インドと日本のコロナウイルス対策を比較してみます。日本は首相や与野党が集まって、「水際対策が必要」「全面封鎖は避けたい」などと毎日話し合いをしてはいますが、国として決定的な措置は出ないまま、感染者数だけ増えています。しかし、インドの場合、首相自らが国民に呼びかけるという形で、感染が拡大する前に国全体をロックダウンする決意を表明したのです。
1 モディ首相の誕生
インドのモディ首相は、2014年から現職を務めていますが、元大蔵大臣であったマンモハン・シン元首相の後任として就任しました。
経済畑出身の首相率いるシン政権は、全面的な経済改革で、インドの経済成長率を記録的な高水準に押し上げました。その結果、インドは、中国に続くマンモス市場として、世界中から注目を集めることになりました。
その功績の後、ヒンドゥー至上主義を掲げる、インド人民党出身の首相として、モディ首相が就任しました。
2 モディ首相とは
モディ首相は、インドの西に位置するグジャラート州の出身です。しかも、かなり貧しい家庭に生まれ、制度廃止されたものの「区分」として今も存在するカーストでは、かなり低い階級に所属していました。
しかし、苦学の末に州の大学を卒業し、若い頃よりインド人民党の活動に積極的に参加していました。
そんな経歴を持つモディ首相は、就任後、高度成長期を過ぎた経済を立て直し、外交政策に力を入れてきました。また国内では、インド人であることに誇りを持つように国民に訴え、自身の公的な場での発言は全て公用語のヒンディー語を使っています。
また、イギリス統治下の影響を受け、英語が第2公用語となっているため、当たり前に英語表記がされていることにも疑問を投げかけ、英語と現地公用語(インドには公用語として認められている言語が20以上あります)での表記を義務付けています。
3 突然の「宣言」は過去にも
突然、宣言をして実行してしまうというモディ首相のやり方には前例があります。2016年11月、インドに横行している袖の下(金銭を渡すことで、便宜を図ってもらう)などによる、いわゆるタンス預金を回収する目的で、「4時間後に、500ルピー、1000ルピー紙幣を廃止する」(現在のレートで、それぞれ750円、1500円)と宣言したこともあります。
世界で2番目に多い人口を抱えるモディ首相は、時に、強行姿勢で思い切った政策を打ち出さねばならないという判断ができる人なのです。
4 強行な姿勢はとるが、常に国民とともに
宣言という形で強行はするものの、首相は演説を通じて、国民に理解と協力を呼び掛けています。今回のロックダウンについても、4月3日に「ロックダウン開始から9日間を終えて」と国民に労をねぎらうメッセージを流しています。

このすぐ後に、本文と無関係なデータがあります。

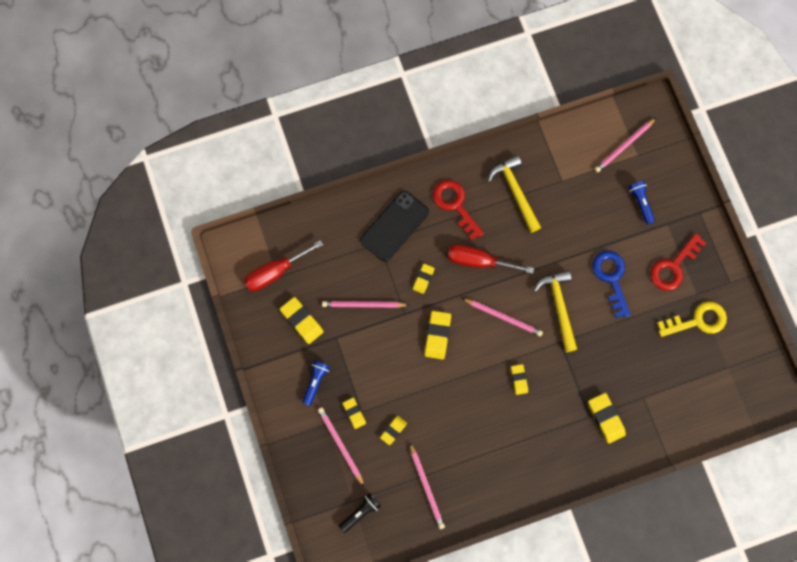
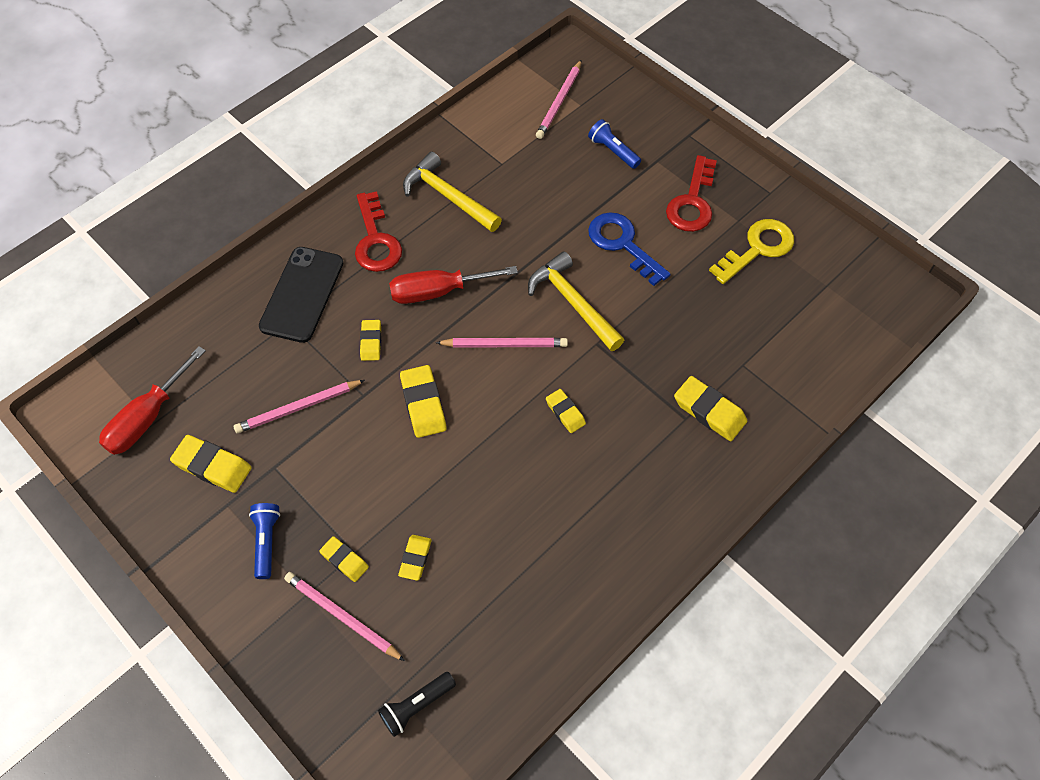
camera: 25 degrees left, 15 degrees down
black flashlight [339,493,381,533] -> black flashlight turned 150 degrees counterclockwise [378,672,456,737]
pink pencil [410,443,445,529] -> none
red key [433,180,484,241] -> red key turned 135 degrees counterclockwise [355,191,402,272]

この中で、ロックダウンを通じ、人々が本来の規律正しさを取り戻したことや他人のために奉仕するようになったことを讃えた上で、今後も、国民皆でコロナという見えない闇と闘おうと締めくくっています。また、4月5日には、9日間を過ぎたことを賞賛する意味で、夜9時から9分間灯りを消して、玄関などの入り口に立ち、ろうそくの灯やトーチ、スマホのライトを照らそうと呼びかけています。
5 時に、強行な姿勢が必要なことも
このように、インドでは首相が国民を率いる形でロックダウンが続いています。世界の他の国では、それぞれロックダウンを実施しているところ、自宅待機にとどまっているところなどさまざまですが、時にインドのような強い決断力と意思決定により、事態の急速な悪化を防ぐことはできるのかも知れません。
インドも、いまだに試行錯誤の段階とは思いますが、コロナという見えない脅威に立ち向かおうと国民の心はひとつにまとまりつつあるように感じます。